Work task -
Among the records, which lines hold the word "take"? Pick them out.

Records provided -
○ ○ ○
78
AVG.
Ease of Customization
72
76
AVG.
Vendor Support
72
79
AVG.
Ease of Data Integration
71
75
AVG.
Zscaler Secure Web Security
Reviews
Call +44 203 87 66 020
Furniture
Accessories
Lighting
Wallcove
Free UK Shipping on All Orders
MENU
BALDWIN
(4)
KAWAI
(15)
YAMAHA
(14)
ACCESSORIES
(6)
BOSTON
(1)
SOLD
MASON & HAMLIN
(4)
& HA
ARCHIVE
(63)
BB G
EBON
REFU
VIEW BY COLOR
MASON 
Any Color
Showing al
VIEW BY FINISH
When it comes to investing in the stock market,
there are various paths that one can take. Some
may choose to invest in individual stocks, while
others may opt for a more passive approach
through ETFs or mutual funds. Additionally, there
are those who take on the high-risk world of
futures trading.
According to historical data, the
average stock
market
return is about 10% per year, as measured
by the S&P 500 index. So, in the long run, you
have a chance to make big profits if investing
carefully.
○ ○ ○
Reply to the task -
there are various paths that one can take. Some
are those who take on the high-risk world of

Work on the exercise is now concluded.